### Directions for this task
Turn every line of text in the data into a numbered list, skipping blank lines. Leave the pictures out of your answer.

Saved entries
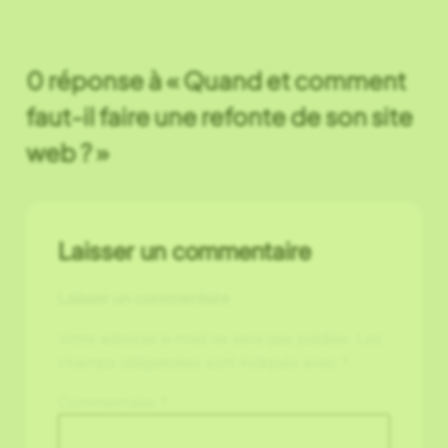
0 réponse à « Quand et comment
faut-il faire une refonte de son site
web ? »
Laisser un commentaire
Laisser un commentaire
Votre adresse e-mail ne sera pas publiée.
Les
champs obligatoires sont indiqués avec
*
Commentaire
*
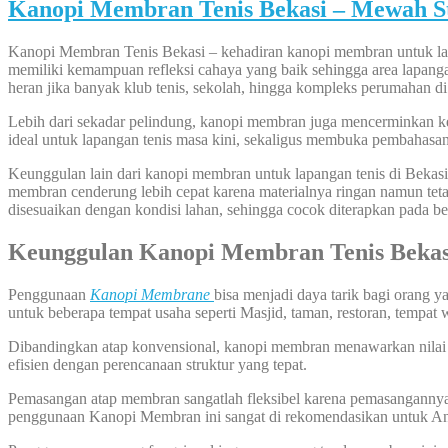
Kanopi Membran Tenis Bekasi – Mewah S
Kanopi Membran Tenis Bekasi – kehadiran kanopi membran untuk lapang
memiliki kemampuan refleksi cahaya yang baik sehingga area lapangan
heran jika banyak klub tenis, sekolah, hingga kompleks perumahan di
Lebih dari sekadar pelindung, kanopi membran juga mencerminkan ke
ideal untuk lapangan tenis masa kini, sekaligus membuka pembahasan 
Keunggulan lain dari kanopi membran untuk lapangan tenis di Bekasi t
membran cenderung lebih cepat karena materialnya ringan namun tetap
disesuaikan dengan kondisi lahan, sehingga cocok diterapkan pada be
Keunggulan Kanopi Membran Tenis Be
Penggunaan
Kanopi Membrane
bisa menjadi daya tarik bagi orang 
untuk beberapa tempat usaha seperti Masjid, taman, restoran, tempat 
Dibandingkan atap konvensional, kanopi membran menawarkan nilai est
efisien dengan perencanaan struktur yang tepat.
Pemasangan atap membran sangatlah fleksibel karena pemasangannya bi
penggunaan Kanopi Membran ini sangat di rekomendasikan untuk A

### Task answer
1. 0 réponse à « Quand et comment
2. faut-il faire une refonte de son site
3. web ? »
4. Laisser un commentaire
5. Laisser un commentaire
6. Votre adresse e-mail ne sera pas publiée.
7. Les
8. champs obligatoires sont indiqués avec
9. *
10. Commentaire
11. *
12. Kanopi Membran Tenis Bekasi – Mewah S
13. Kanopi Membran Tenis Bekasi – kehadiran kanopi membran untuk lapang
14. memiliki kemampuan refleksi cahaya yang baik sehingga area lapangan
15. heran jika banyak klub tenis, sekolah, hingga kompleks perumahan di
16. Lebih dari sekadar pelindung, kanopi membran juga mencerminkan ke
17. ideal untuk lapangan tenis masa kini, sekaligus membuka pembahasan 
18. Keunggulan lain dari kanopi membran untuk lapangan tenis di Bekasi t
19. membran cenderung lebih cepat karena materialnya ringan namun tetap
20. disesuaikan dengan kondisi lahan, sehingga cocok diterapkan pada be
21. Keunggulan Kanopi Membran Tenis Be
22. Penggunaan
23. Kanopi Membrane
24. bisa menjadi daya tarik bagi orang 
25. untuk beberapa tempat usaha seperti Masjid, taman, restoran, tempat 
26. Dibandingkan atap konvensional, kanopi membran menawarkan nilai est
27. efisien dengan perencanaan struktur yang tepat.
28. Pemasangan atap membran sangatlah fleksibel karena pemasangannya bi
29. penggunaan Kanopi Membran ini sangat di rekomendasikan untuk A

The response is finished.